Can someone explain what blood type has to do with Rh. I totally understand that if the mother is Rh- and baby is Rh+ then mother needs Rhogam but every once in awhile I read things about Type O blood and I have no idea what blood type has to do with it.

Specializes in Emergency Department.

Are the Rh- mothers getting the Coombs workups in their labs when they are admitted to L&D? Or is this just academic in discussion?

Specializes in L&D.
Can someone explain what blood type has to do with Rh. I totally understand that if the mother is Rh- and baby is Rh+ then mother needs Rhogam but every once in awhile I read things about Type O blood and I have no idea what blood type has to do with it.

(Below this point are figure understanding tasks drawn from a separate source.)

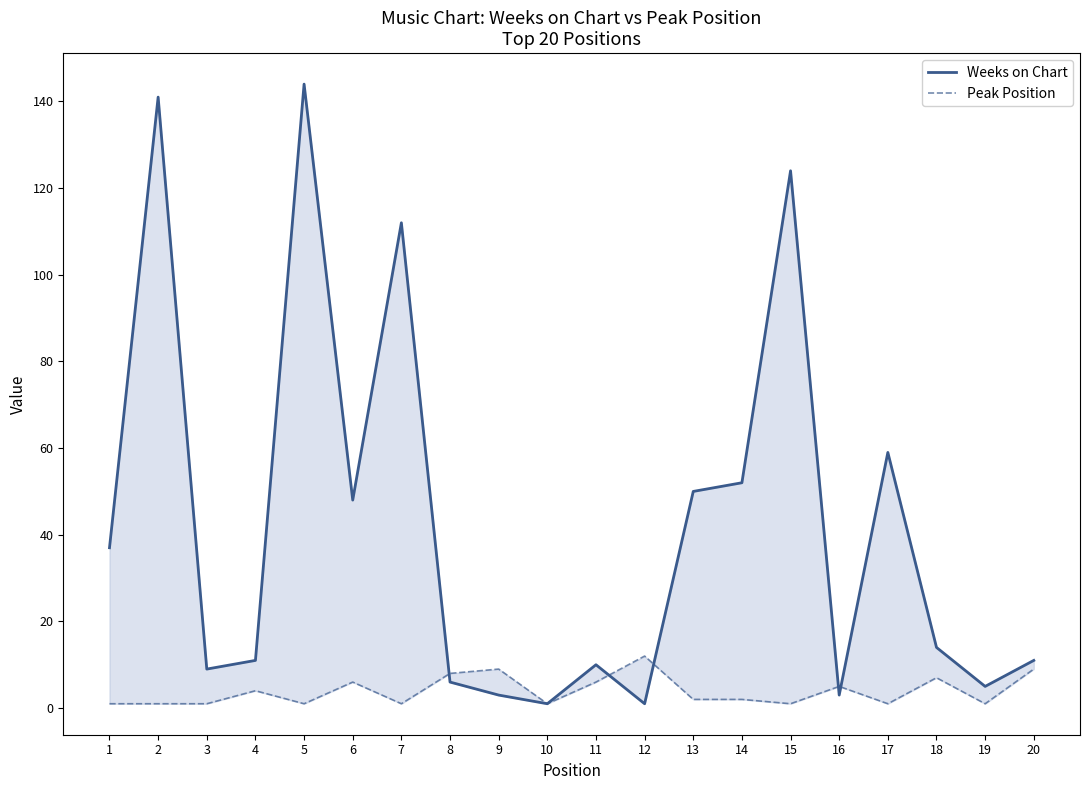

What is the spread (max minus min) of values at 20?

2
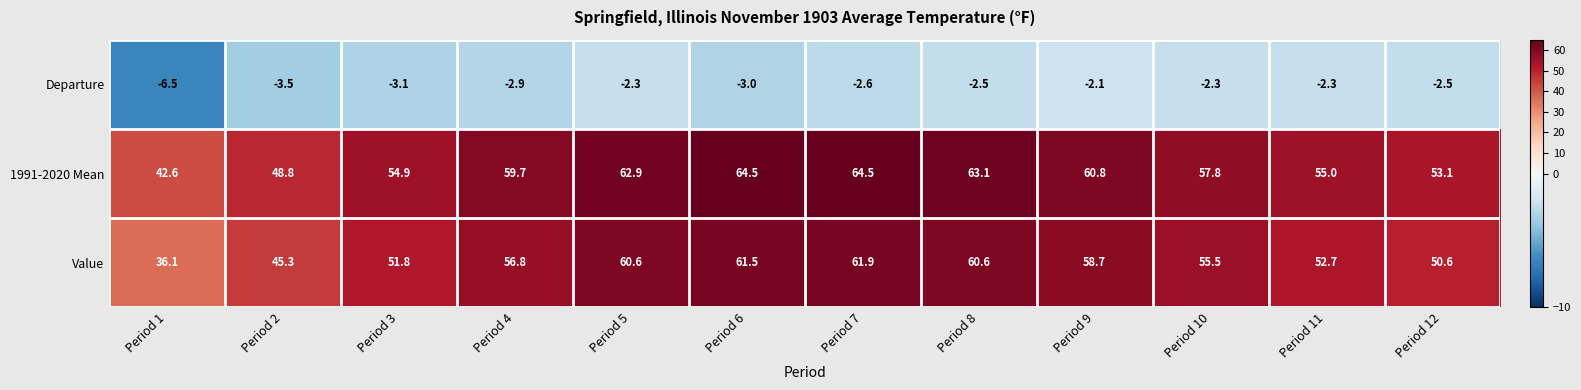

Which series has the largest total across all categories?

1991-2020 Mean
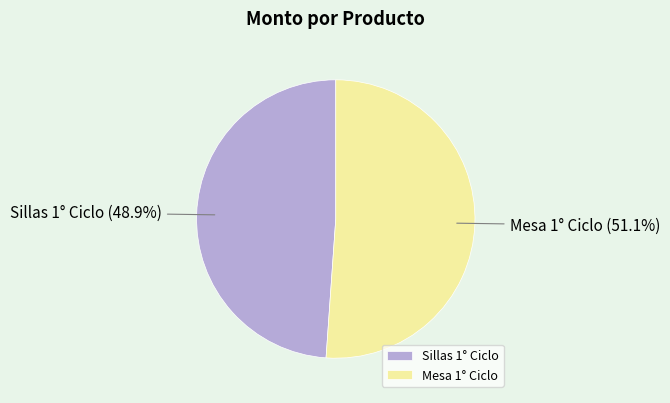

What is the largest slice in the pie chart?

Mesa 1° Ciclo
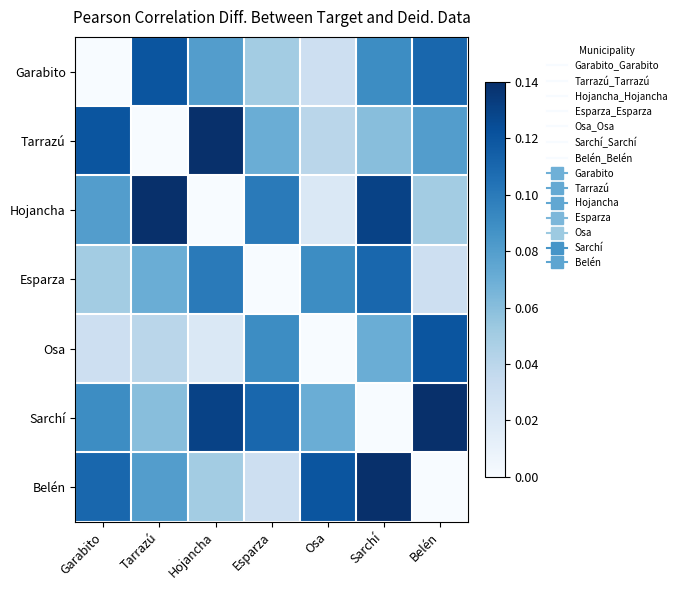

Reading right to left, list all the values displayed in this chart.

Garabito: Belén=0.1	Sarchí=0.1	Osa=0.0	Esparza=0.1	Hojancha=0.1	Tarrazú=0.1	Garabito=0.0
Tarrazú: Belén=0.1	Sarchí=0.1	Osa=0.0	Esparza=0.1	Hojancha=0.1	Tarrazú=0.0	Garabito=0.1
Hojancha: Belén=0.1	Sarchí=0.1	Osa=0.0	Esparza=0.1	Hojancha=0.0	Tarrazú=0.1	Garabito=0.1
Esparza: Belén=0.0	Sarchí=0.1	Osa=0.1	Esparza=0.0	Hojancha=0.1	Tarrazú=0.1	Garabito=0.1
Osa: Belén=0.1	Sarchí=0.1	Osa=0.0	Esparza=0.1	Hojancha=0.0	Tarrazú=0.0	Garabito=0.0
Sarchí: Belén=0.1	Sarchí=0.0	Osa=0.1	Esparza=0.1	Hojancha=0.1	Tarrazú=0.1	Garabito=0.1
Belén: Belén=0.0	Sarchí=0.1	Osa=0.1	Esparza=0.0	Hojancha=0.1	Tarrazú=0.1	Garabito=0.1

Blood type O has no antigen in it to cause a reaction in a recipeint, that is why O is the universal donor. Type A has A antigens and type B has B antigens and type AB has both A and B antigens. That's why type O can only receive blood from an O donor. The antigens in the other 3 types would cause an O recipient to form antibodies that would break down A, B or AB cells.

If a pregnant woman is type O and has a baby that's type A, the inevitable small amount of mixing of blood could cause her to form antibodies against type A blood, so that a subsequent type A baby would have it's blood cells attacked by mom's anti A antibodies. It works the same way Rh does, just against a different part of the blood type. There is nothing like RhoGam for sensitized Type O moms. Fortunately, ABO incompatability is usually not as severe as Rh sensitization. But that is why many docs do a Type and Coombs on babies of Type O moms. Even if the Coombs is negative, showing the baby's blood has not been broken down in utero by mom's antibodies, these babies are more likely to become jundiced and to require billi lights. Just something for you to be aware to be especially alert for in your babies of Type O moms.

Just academically speaking, thanks.

Specializes in Specializes in L/D, newborn, GYN, LTC, Dialysis.

RhoGAM is only effective given in the case whereby a mom is RH neg and baby is RH positive (in the case of live birth) and when it is given within 72 hours of a live birth, , still birth, induced abortion or miscarriage. COOMBS testing is separate and RhoGAM treatment is not treatment for this problem. You are looking for marked jaundice and will be treating that however.